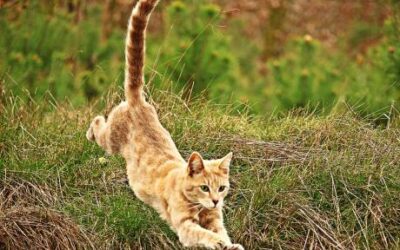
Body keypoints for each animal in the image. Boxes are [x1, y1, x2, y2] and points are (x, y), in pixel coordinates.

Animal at [86, 0, 244, 249]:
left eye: (222, 187)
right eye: (204, 187)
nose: (216, 201)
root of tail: (138, 100)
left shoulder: (215, 220)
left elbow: (221, 233)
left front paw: (229, 244)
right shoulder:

■ WHAT TO PRODUCE: Could you repeat, exactly and with nothing added, the lines from the top of the entries above through the line that holds "left elbow: (221, 233)", leaving out any pictures?

■ EXPECTED OUTPUT:
Body keypoints for each animal in the image. Boxes are [x1, y1, x2, y2] and points are (x, y), in pixel coordinates.

Animal at [86, 0, 244, 249]:
left eye: (222, 187)
right eye: (204, 187)
nose: (216, 201)
root of tail: (138, 100)
left shoulder: (215, 220)
left elbow: (221, 233)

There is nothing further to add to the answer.